Ibán Espadas

Personal information
- Full name: Ibán Espadas Zubizarreta
- Date of birth: 4 August 1978 (age 47)
- Place of birth: Tolosa, Spain
- Height: 1.80 m (5 ft 11 in)
- Position: Forward

Youth career
- Athletic Bilbao

Senior career*
- Years: Team / Apps / (Gls)
- 1996–1998: Bilbao Athletic / 53 / (5)
- 1999–2000: Cartagena / 44 / (6)
- 2000–2001: Recreativo / 6 / (0)
- 2000–2001: → Cultural Leonesa (loan) / 34 / (8)
- 2001–2003: Zaragoza B / 39 / (15)
- 2002–2005: Zaragoza / 25 / (4)
- 2003–2004: → Cádiz (loan) / 16 / (4)
- 2004–2005: → Almería (loan) / 37 / (5)
- 2005–2006: Ciudad Murcia / 19 / (1)
- 2006–2009: Orihuela / 68 / (22)
- 2009–2011: Pontevedra / 62 / (12)
- 2011–2012: Orihuela / 25 / (14)
- 2012–2014: Arroyo / 36 / (7)
- Total:  / 464 / (103)

International career
- 1994–1995: Spain U16 / 7 / (1)
- 1995: Spain U17 / 3 / (0)
- 1996–1997: Spain U18 / 8 / (0)

= Ibán Espadas =

Spanish footballer

Ibán Espadas Zubizarreta (born 4 August 1978) is a Spanish former professional footballer who played as a forward.

Across the two major levels of Spanish football, he appeared in 104 games and scored 14 goals over nine seasons. In La Liga, he represented Zaragoza.

==Club career==
Espadas was born in Tolosa, Gipuzkoa. During his career, spent mainly in the second and third divisions, he also made seven La Liga appearances with Real Zaragoza, all in the 2003–04 season – he had previously contributed 18 and four goals to the Aragonese club's previous top-flight promotion.
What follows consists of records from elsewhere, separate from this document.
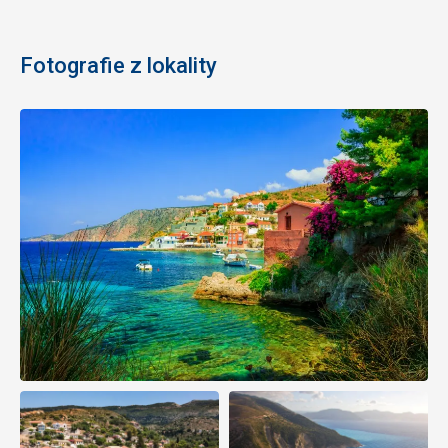
Fotografie z lokality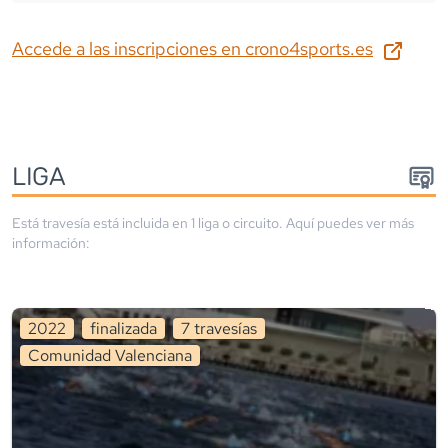
Accede a las inscripciones en
crono4sports.es
LIGA
Está travesía está incluida en
1
liga
o circuito
. Aquí puedes ver más
información:
2022
finalizada
7
travesía
s
Comunidad Valenciana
An unsuccessful Athletic Bilbao youth graduate, Espadas also represented FC Cartagena, Recreativo de Huelva, Cultural y Deportiva Leonesa, Zaragoza B, Cádiz CF, UD Almería, Ciudad de Murcia, Orihuela CF (two spells), Pontevedra CF and Arroyo CP. He retired in June 2014, at the age of 35.